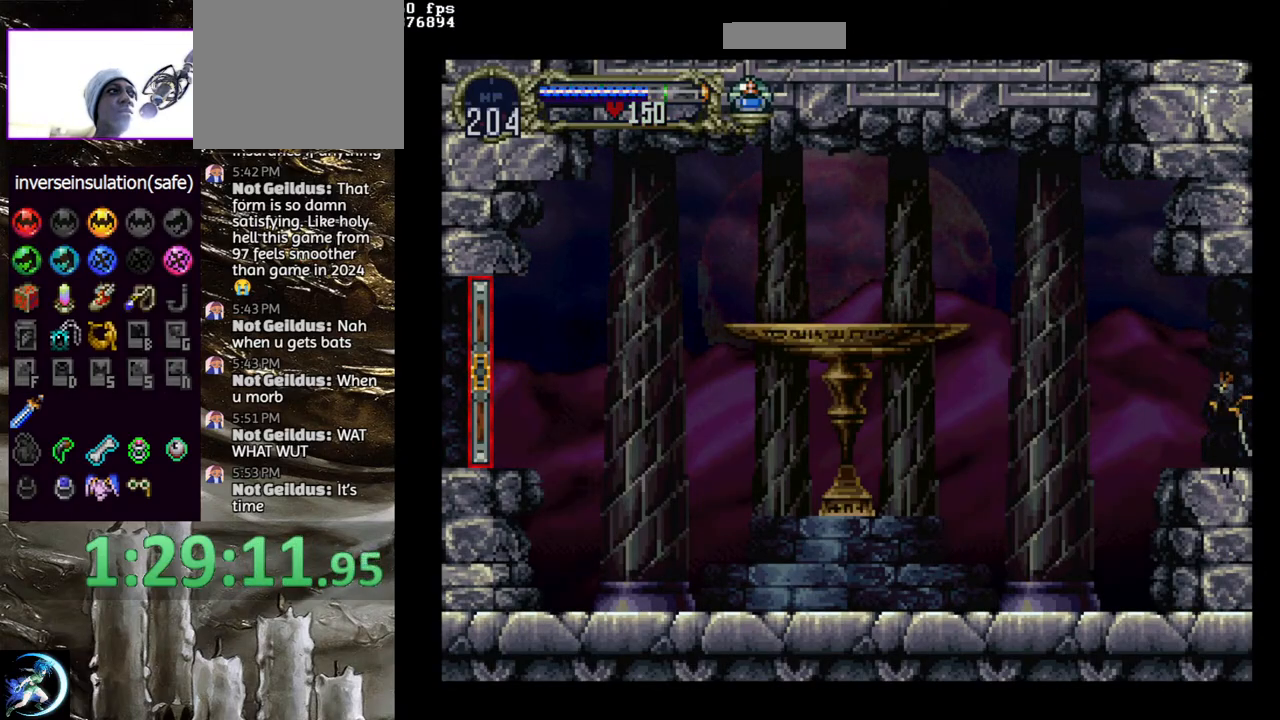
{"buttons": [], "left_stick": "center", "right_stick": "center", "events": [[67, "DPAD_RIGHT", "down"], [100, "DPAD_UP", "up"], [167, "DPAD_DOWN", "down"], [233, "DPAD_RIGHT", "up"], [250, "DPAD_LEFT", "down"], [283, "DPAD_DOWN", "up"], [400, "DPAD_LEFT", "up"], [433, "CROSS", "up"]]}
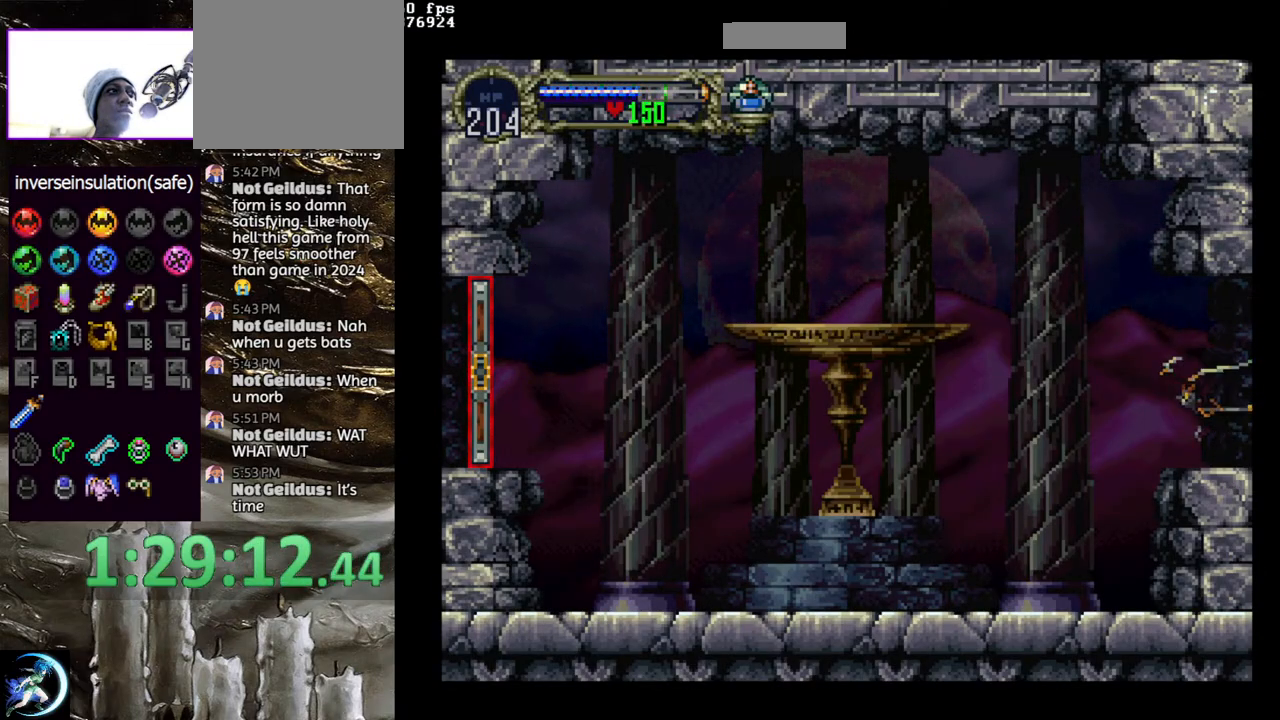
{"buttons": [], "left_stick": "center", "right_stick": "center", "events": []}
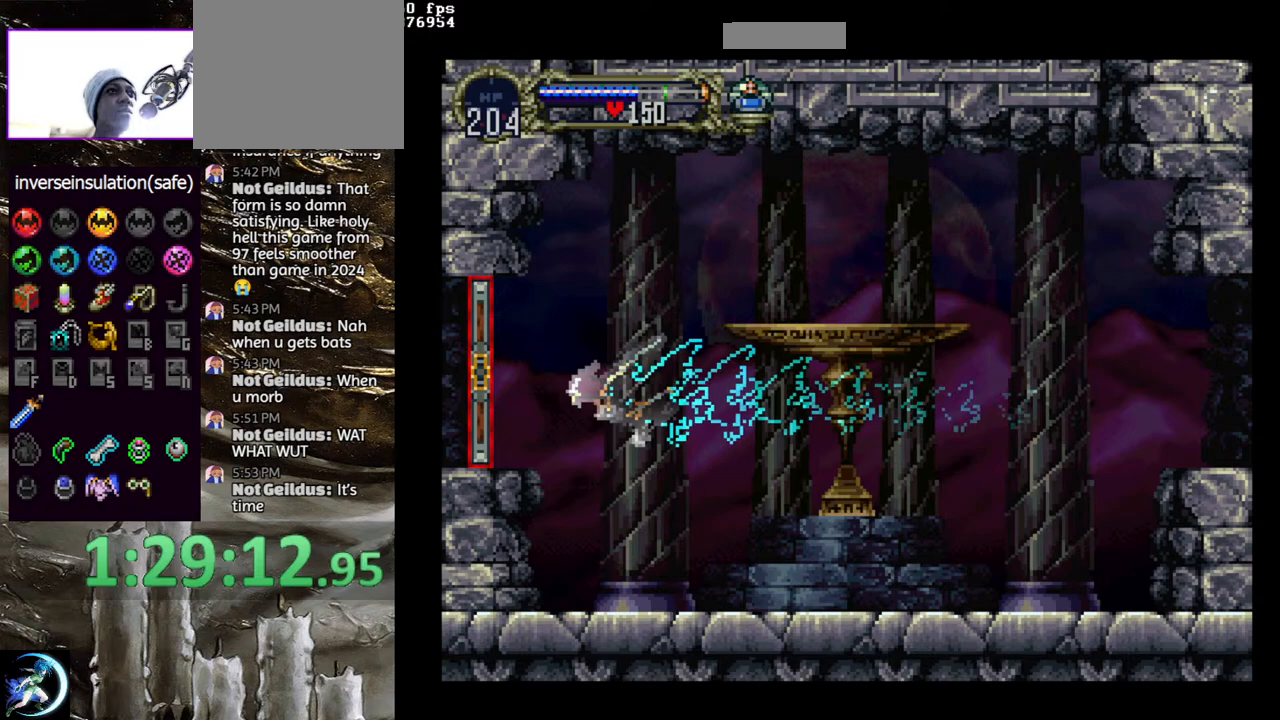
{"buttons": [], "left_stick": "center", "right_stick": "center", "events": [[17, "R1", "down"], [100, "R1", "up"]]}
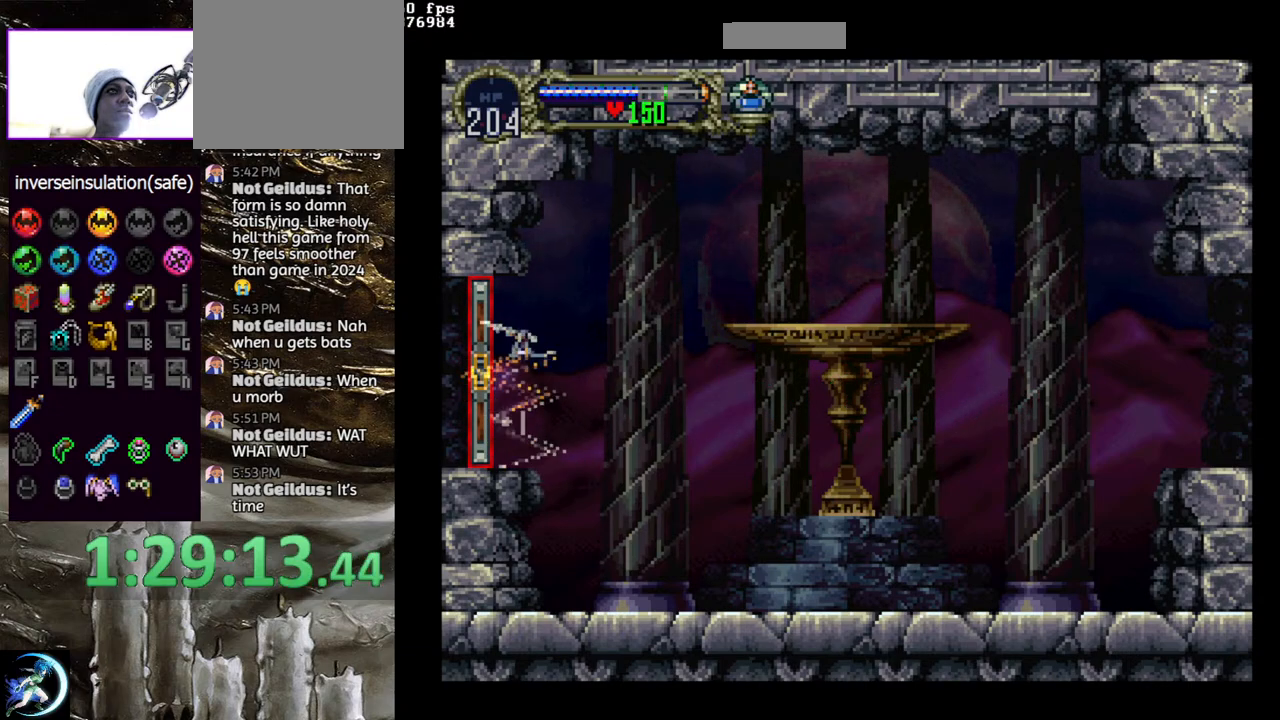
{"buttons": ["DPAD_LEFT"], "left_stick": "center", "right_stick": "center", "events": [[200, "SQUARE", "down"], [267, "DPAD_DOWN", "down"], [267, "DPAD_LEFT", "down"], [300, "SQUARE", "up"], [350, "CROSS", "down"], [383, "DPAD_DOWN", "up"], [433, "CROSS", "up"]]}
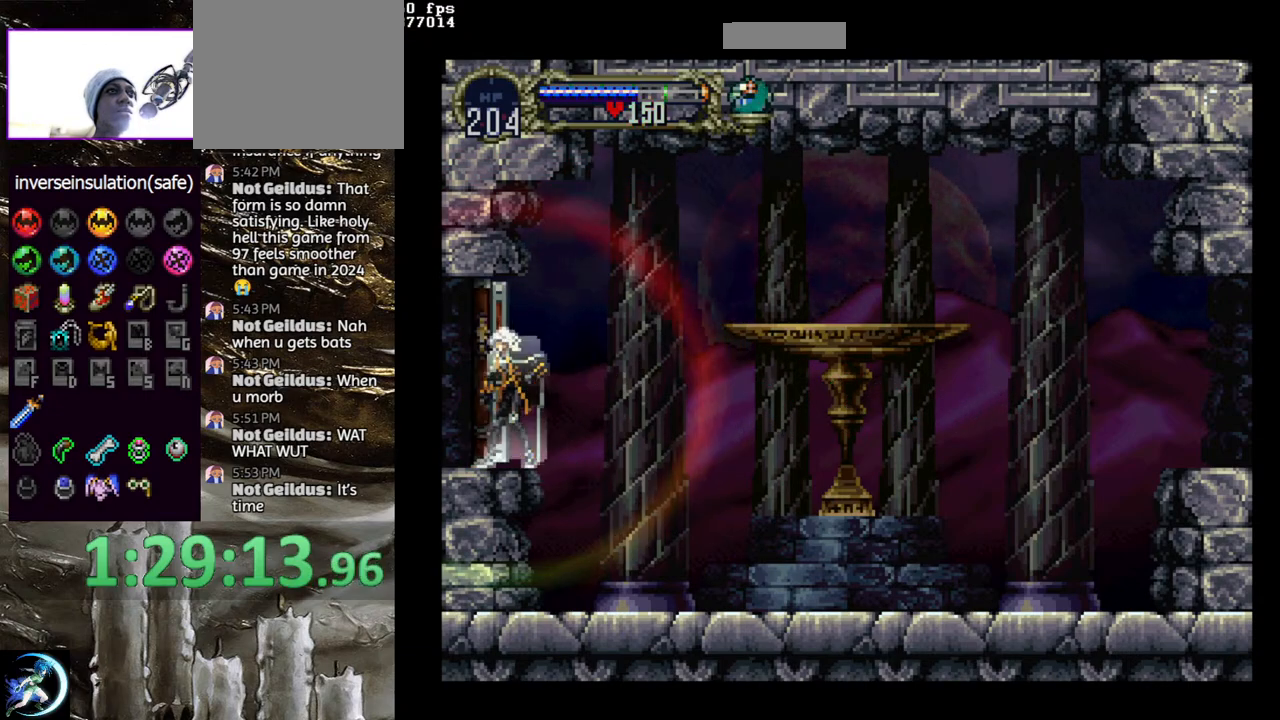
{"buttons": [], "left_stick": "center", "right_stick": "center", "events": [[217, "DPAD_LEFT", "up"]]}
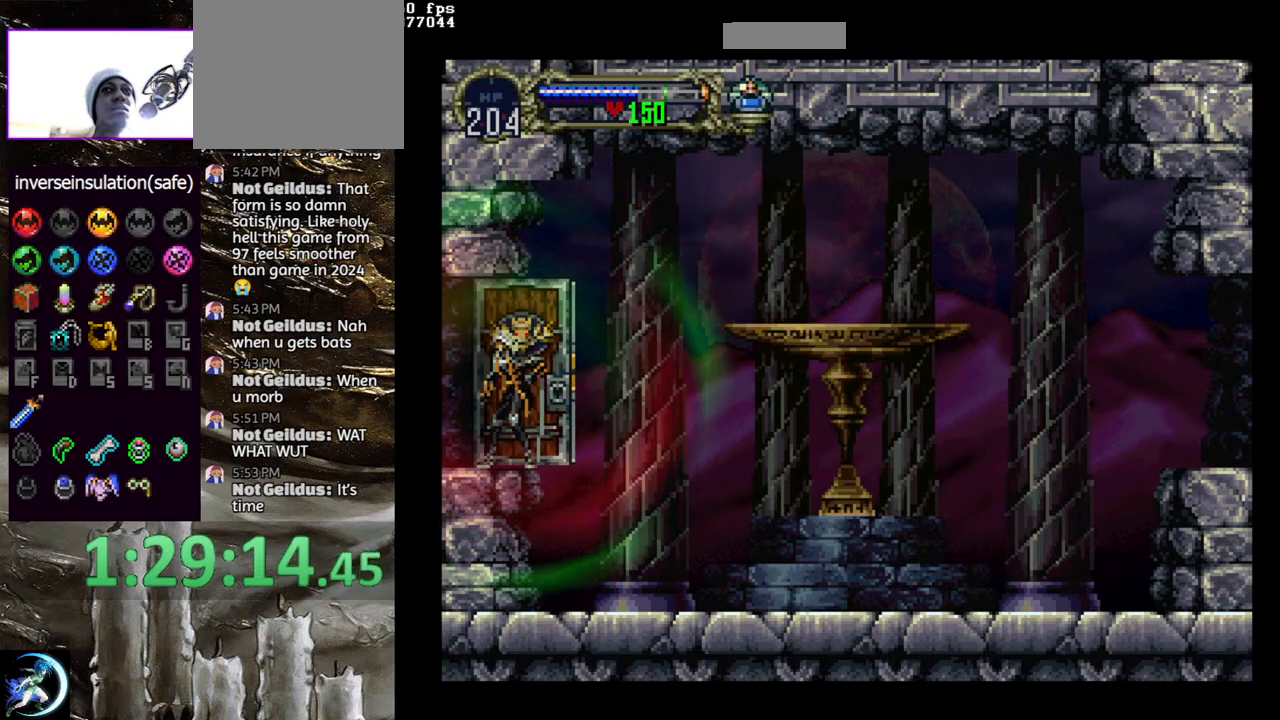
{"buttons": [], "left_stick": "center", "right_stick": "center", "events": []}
-*-*-
WHAT YOU WILL DO »
When you output the listing, reproduce it exactly but drop its pictures.

ANSWER »
{"buttons": [], "left_stick": "center", "right_stick": "center", "events": [[67, "DPAD_RIGHT", "down"], [100, "DPAD_UP", "up"], [167, "DPAD_DOWN", "down"], [233, "DPAD_RIGHT", "up"], [250, "DPAD_LEFT", "down"], [283, "DPAD_DOWN", "up"], [400, "DPAD_LEFT", "up"], [433, "CROSS", "up"]]}
{"buttons": [], "left_stick": "center", "right_stick": "center", "events": []}
{"buttons": [], "left_stick": "center", "right_stick": "center", "events": [[17, "R1", "down"], [100, "R1", "up"]]}
{"buttons": ["DPAD_LEFT"], "left_stick": "center", "right_stick": "center", "events": [[200, "SQUARE", "down"], [267, "DPAD_DOWN", "down"], [267, "DPAD_LEFT", "down"], [300, "SQUARE", "up"], [350, "CROSS", "down"], [383, "DPAD_DOWN", "up"], [433, "CROSS", "up"]]}
{"buttons": [], "left_stick": "center", "right_stick": "center", "events": [[217, "DPAD_LEFT", "up"]]}
{"buttons": [], "left_stick": "center", "right_stick": "center", "events": []}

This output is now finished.